Pelaksana Tugas (Plt) Gubernur Aceh Nova Iriansyah didesak untuk melanjutkan kembali pelaksanaan moratorium pertambangan di Aceh. Pasalnya masih banyak persoalan sumber daya alam yang belum selesai ditertibkan.
Kadiv Kebijakan Publik dan Anggaran Gerakan Anti Korupsi (GeRAK) Aceh, Fernan mengatakan ada beberapa alasan kenapa moratorium pertambangan ini penting dilanjutkan oleh Plt Gubernur Aceh sampai masalah pengelolaan sumber daya alam selesai secara tuntas.
Fernan menyebutkan, kelanjutan moratorium diperlukan karena sejauh ini belum dilakukan penyusunan Wilayah Izin Usaha Pertambangan (WIUP) serta sinkronisasi Rencana Tata Ruang Wilayah Aceh (RTRWA). Petensi kerugian negara akibat tunggakan piutang Penerimaan Negara Bukan Pajak (PNBP) juga belum tertagih.
Kemudian, masih lemahnya pengawasan terhadap pelaksanaan reklamasi dan pasca tambang, banyak terdapat Izin Usaha Pertambangan (IUP) yang berada di kawasan hutan lindung bahkan diduga melanggar aturan.
Tak hanya itu, lanjut Fernan, terdapat IUP yang sudah Clean and Clear (CnC), tetapi masih menimbulkan permasalahan serta adanya konflik masyarakat dengan perusahaan tambang yang belum tuntas.
Lalu, masih maraknya praktik Pertambangan Tanpa Izin (PETI) yang bisa mengancam keselamatan atau keberlanjutan lingkungan, serta banyak pengalihan IUP Penanaman Modal Dalam Negeri (PMDN) menjadi perusahaan modal asing yang dinilai sarat masalah.

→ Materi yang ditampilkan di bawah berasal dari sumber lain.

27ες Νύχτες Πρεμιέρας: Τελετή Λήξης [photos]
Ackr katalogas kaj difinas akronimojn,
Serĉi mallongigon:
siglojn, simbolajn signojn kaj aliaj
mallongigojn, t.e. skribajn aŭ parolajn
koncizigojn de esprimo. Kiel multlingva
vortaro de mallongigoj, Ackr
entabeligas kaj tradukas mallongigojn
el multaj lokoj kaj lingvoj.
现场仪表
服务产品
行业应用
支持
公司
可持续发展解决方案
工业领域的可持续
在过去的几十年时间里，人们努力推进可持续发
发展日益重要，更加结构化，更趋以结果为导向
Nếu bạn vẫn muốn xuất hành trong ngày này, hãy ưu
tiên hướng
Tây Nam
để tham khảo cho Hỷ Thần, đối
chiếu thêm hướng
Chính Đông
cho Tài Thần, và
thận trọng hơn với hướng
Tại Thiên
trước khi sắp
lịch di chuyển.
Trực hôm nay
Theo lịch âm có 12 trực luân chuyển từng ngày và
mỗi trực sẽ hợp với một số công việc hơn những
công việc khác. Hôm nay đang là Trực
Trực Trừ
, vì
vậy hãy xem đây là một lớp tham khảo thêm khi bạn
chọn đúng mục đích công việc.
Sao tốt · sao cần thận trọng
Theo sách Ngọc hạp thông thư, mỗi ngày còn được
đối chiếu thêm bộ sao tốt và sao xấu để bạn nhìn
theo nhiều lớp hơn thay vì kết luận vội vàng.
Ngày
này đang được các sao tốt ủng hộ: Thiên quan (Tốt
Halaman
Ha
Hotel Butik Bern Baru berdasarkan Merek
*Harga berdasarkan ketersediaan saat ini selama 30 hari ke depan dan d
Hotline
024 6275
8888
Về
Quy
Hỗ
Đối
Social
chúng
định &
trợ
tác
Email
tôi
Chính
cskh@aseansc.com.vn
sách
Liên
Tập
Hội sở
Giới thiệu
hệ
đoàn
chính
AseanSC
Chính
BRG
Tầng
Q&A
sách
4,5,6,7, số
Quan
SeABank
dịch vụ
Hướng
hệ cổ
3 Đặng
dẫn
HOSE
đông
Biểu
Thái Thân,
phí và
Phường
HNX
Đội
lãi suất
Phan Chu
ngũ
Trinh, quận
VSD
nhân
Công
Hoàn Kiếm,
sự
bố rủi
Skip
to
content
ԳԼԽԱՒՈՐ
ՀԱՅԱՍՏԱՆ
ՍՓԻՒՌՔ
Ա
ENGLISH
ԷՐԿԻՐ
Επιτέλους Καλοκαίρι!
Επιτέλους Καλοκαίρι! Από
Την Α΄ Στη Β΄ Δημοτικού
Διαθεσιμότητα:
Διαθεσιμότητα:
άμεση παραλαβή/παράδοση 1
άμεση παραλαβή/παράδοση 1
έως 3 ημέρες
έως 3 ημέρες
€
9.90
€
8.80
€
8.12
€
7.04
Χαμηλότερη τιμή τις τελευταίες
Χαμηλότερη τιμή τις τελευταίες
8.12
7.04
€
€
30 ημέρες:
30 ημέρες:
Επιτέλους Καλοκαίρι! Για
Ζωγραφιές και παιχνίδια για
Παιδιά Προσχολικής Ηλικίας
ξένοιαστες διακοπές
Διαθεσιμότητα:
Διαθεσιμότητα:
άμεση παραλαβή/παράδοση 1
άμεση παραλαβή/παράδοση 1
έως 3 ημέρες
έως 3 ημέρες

“Karena itu, untuk memperbaiki tata kelola pertambangan di Aceh, maka sudah seharusnya Plt Gubernur Aceh segera melanjutkan moratorium tambang,” kata Fernan disela-sela diskusi review pelaksanaan moratorium pertambangan di Aceh, Rabu (20/2) di Banda Aceh.
Fernan menjelaskan, berdasarkan catatan GeRAK, selama moratorium pertambangan periode sebelumnya sejak tahun 2014-2017 masa Gubernur Aceh Zaini Abdullah, hingga perpanjangan terakhir masa Irwandi Yusuf yang berakhir pada Juni 2018 lalu, banyak perubahan yang cukup signifikan.
Selama tiga tahun moratorium tambang yang dikeluarkan Zaini Abdullah itu, dari 138 IUP seluas 841 ribu hektare, berkurang menjadi 37 IUP dengan luasan 156 ribu hektare. Hasil ini merupakan prestasi yang cukup baik.
“Pemerintah Aceh perlu melanjutkan moratorium ini lagi kedepan, kami akan terus mengawal SDA yang ada di Aceh,” tuturnya.
Kemudian, kata Fernan, pertimbangan kelanjutan moratorium pertambangan ini juga untuk memperbaiki mekanisme perizinan yang sesuai SOP dengan memperhatikan asas kehati-hatian.
Tak hanya itu, jika kedepannya moratorium ini dilanjutkan, pemerintah juga harus membentuk tim evaluasi guna memantau tata kelola pertambangan serta pelaksanaan dari moratorium itu sendiri.
“Masyarakat sipil memandang kebijakan Instruksi gubernur belum maksimal dilakukan selama ini, sehingga perlu perpanjangan moratorium sekaligus membantuk tim evaluasi,” pungkas Fernan.